Guimarães Rosa (1908–1967), médico, diplomata e um dos maiores escritores brasileiros de todos os tempos, ao escrever uma carta a um amigo que sofria de dores de coluna, disse:

“Tu me dizes ultimamente que estás a amar ardentemente, até o mais profundo do teu ser. Ora, há algo mais profundo no ser humano do que a medula, esse réptil escorregadio que conduz nossos prazeres- Pois então, apaixonado, dou-te um conselho: cuida bem da tua coluna! Pois senão há de evaporar-se o teu amor!”

O sujeito tinha mesmo um dom com as palavras. Metaforizar a medula espinhal como “um réptil escorregadio que conduz nossos prazeres” é de uma poesia sublime.

O poeta pernambucano João Cabral de Melo Neto (1920-1999) também já andou usando figuras de linguagem para descrever a aversão à luz (fotofobia) causada por uma crônica enxaqueca: o sol “(…) bate nas pálpebras como se bate numa porta a socos”.

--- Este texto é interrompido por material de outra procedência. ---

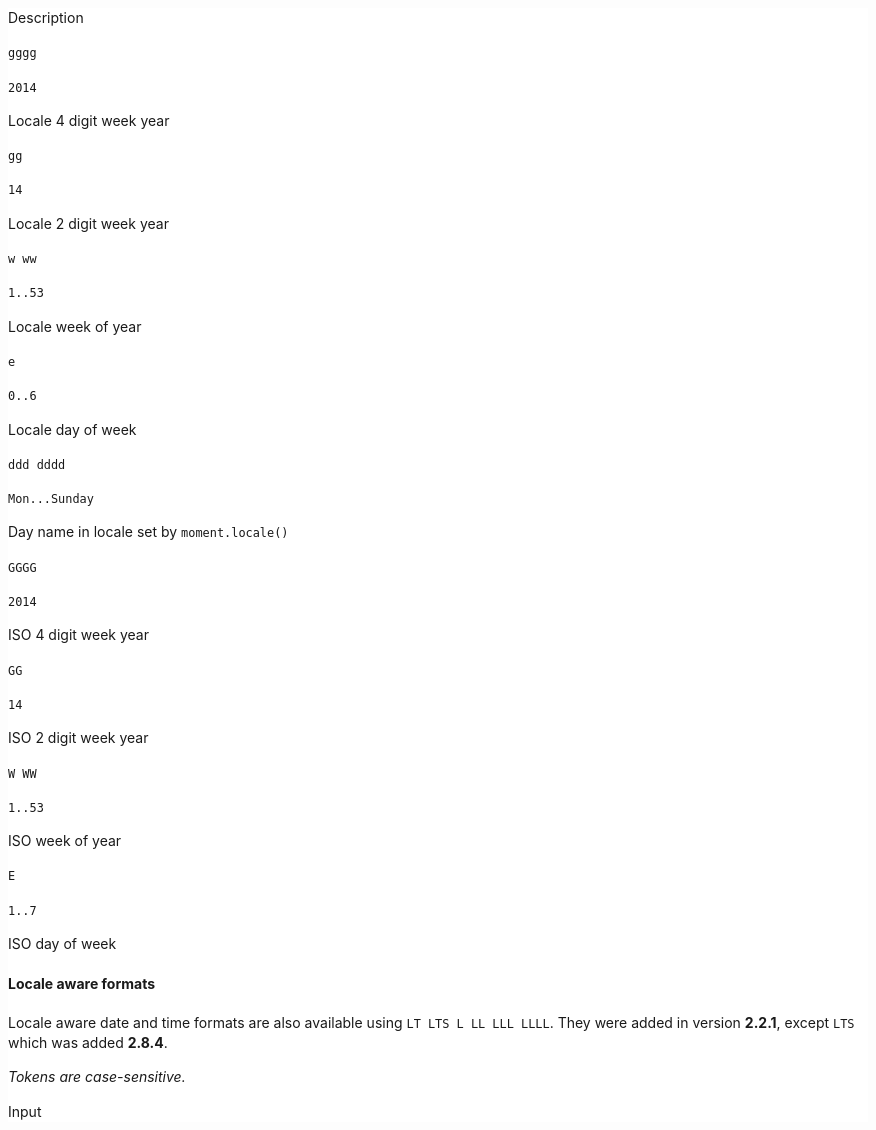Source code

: Description

`gggg`

`2014`

Locale 4 digit week year

`gg`

`14`

Locale 2 digit week year

`w ww`

`1..53`

Locale week of year

`e`

`0..6`

Locale day of week

`ddd dddd`

`Mon...Sunday`

Day name in locale set by `moment.locale()`

`GGGG`

`2014`

ISO 4 digit week year

`GG`

`14`

ISO 2 digit week year

`W WW`

`1..53`

ISO week of year

`E`

`1..7`

ISO day of week

#### Locale aware formats

Locale aware date and time formats are also available using `LT LTS L LL LLL LLLL`. They were added in version **2.2.1**, except `LTS` which was added **2.8.4**.

_Tokens are case-sensitive._

Input
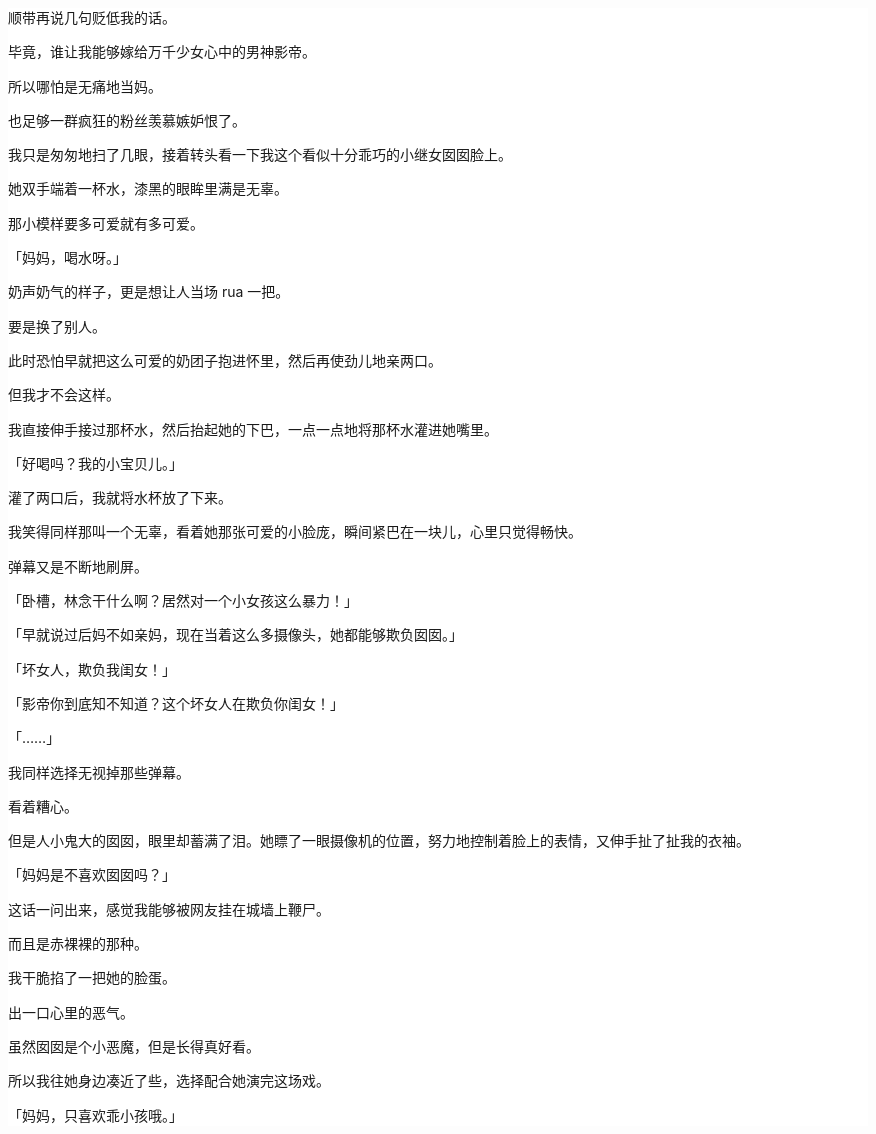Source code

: 顺带再说几句贬低我的话。

毕竟，谁让我能够嫁给万千少女心中的男神影帝。

所以哪怕是无痛地当妈。

也足够一群疯狂的粉丝羡慕嫉妒恨了。

我只是匆匆地扫了几眼，接着转头看一下我这个看似十分乖巧的小继女囡囡脸上。

她双手端着一杯水，漆黑的眼眸里满是无辜。

那小模样要多可爱就有多可爱。

「妈妈，喝水呀。」

奶声奶气的样子，更是想让人当场 rua 一把。

要是换了别人。

此时恐怕早就把这么可爱的奶团子抱进怀里，然后再使劲儿地亲两口。

但我才不会这样。

我直接伸手接过那杯水，然后抬起她的下巴，一点一点地将那杯水灌进她嘴里。

「好喝吗？我的小宝贝儿。」

灌了两口后，我就将水杯放了下来。

我笑得同样那叫一个无辜，看着她那张可爱的小脸庞，瞬间紧巴在一块儿，心里只觉得畅快。

弹幕又是不断地刷屏。

「卧槽，林念干什么啊？居然对一个小女孩这么暴力！」

「早就说过后妈不如亲妈，现在当着这么多摄像头，她都能够欺负囡囡。」

「坏女人，欺负我闺女！」

「影帝你到底知不知道？这个坏女人在欺负你闺女！」

「……」

我同样选择无视掉那些弹幕。

看着糟心。

但是人小鬼大的囡囡，眼里却蓄满了泪。她瞟了一眼摄像机的位置，努力地控制着脸上的表情，又伸手扯了扯我的衣袖。

「妈妈是不喜欢囡囡吗？」

这话一问出来，感觉我能够被网友挂在城墙上鞭尸。

而且是赤裸裸的那种。

我干脆掐了一把她的脸蛋。

出一口心里的恶气。

虽然囡囡是个小恶魔，但是长得真好看。

所以我往她身边凑近了些，选择配合她演完这场戏。

「妈妈，只喜欢乖小孩哦。」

Alguns célebres personagens literários sofrem com deformidades nas costas. Em alguns, os desvios na coluna são um espelho da sua corrupta alma, como Ricardo III, personagem-título da famosa peça de William Shakespeare (1564-1616). Em outros, as anomalias vertebrais do protagonista Quasímodo fazem com que ele seja execrado pela população no clássico O Corcunda de Notre-Dame, do francês Victor Hugo (1802-1885). A cigana Esmeralda passa por cima da feiura e aprende a amar o pobre-coitado.

A coluna também se adentra na mitologia. Atlas, tal qual seu irmão Prometeu, é um deus da segunda geração de titãs gregos. Zeus andou se chateando com os dois. Prometeu roubou o fogo de Zeus para dar aos mortais. Foi condenado a permanecer amarrado a uma rocha durante toda a eternidade enquanto tinha seu fígado comido por águias. À noite, o órgão regenerava-se para ser comido de novo no outro dia. Atlas, por sua vez, falhou numa tentativa de golpe no Olimpo. Zeus condenou-o a sustentar os céus para sempre. Mas o titã é frequentemente retratado segurando o globo terrestre nos ombros — da mesma maneira que a primeira vértebra cervical suporta o peso da cabeça. Por isso e poeticamente, Atlas é também o nome da primeira vértebra do pescoço. Incidentalmente, o deus Atlas foi petrificado pela cabeça da Medusa e se tornou um monte africano.

O gênio renascentista Leonardo da Vinci (1452-1519), além de ser exercer com maestria as profissões de pintor, escultor, inventor, matemático, cientista, botânico, poeta, músico, arquiteto e engenheiro, também era um anatomista de mão cheia e um desenhista melhor ainda. No início de carreira, estudava anatomia topográfica. Ou seja, desenhava o que era visível. Mas, já um artista de sucesso, elaborou junto com um médico um trabalho teórico sobre anatomia com mais de 200 desenhos. E até recebeu permissão para dissecar cadáveres.

“Leonardo desenhou muitos estudos sobre o esqueleto humano e suas partes, (…) os músculos e nervos, o coração e o sistema vascular, os órgãos sexuais, e outros órgãos internos. Ele fez um dos primeiros desenhos científicos de um feto no útero” (este não muito anatomicamente correto). Retratou também “os efeitos da idade” e “figuras importantes que tinham deformidades faciais ou sinais de doença”, bem como “vacas, aves, macacos, ursos, (cavalos) e rãs. (…) comparava (estes) desenhos em sua estrutura anatômica com o dos seres humanos” (Wikipédia).

Leonardo da Vinci foi “um dos primeiros estudiosos e artistas a desenhar com perfeição a coluna vertebral humana (…).” Este grande gênio foi também “o primeiro a mostrar a coluna com sua totalidade de vértebras: 33.” São tão perfeitos seus desenhos que já “detalhavam todos os acidentes anatômicos de vértebras complexas como o atlas e o axis”, bem como o sacro. Tudo isso em pleno começo do século XVI — quando o Brasil nascia. (As Belas-Artes da Medicina de Armando Bezerra, Editora CRM, 2003)

Da Vinci é a quintessência do Renascimento — um homem com uma curiosidade insaciável igualada somente pela sua inacreditável criatividade. Era canhoto, escrevia de trás para frente e dizem que procrastinava até não poder mais. Mesmo assim deixou sua marca indelével no mundo.

Pois é. Desde que o mundo é mundo a coluna vertebral se infiltra de alguma forma na cultura e nas artes.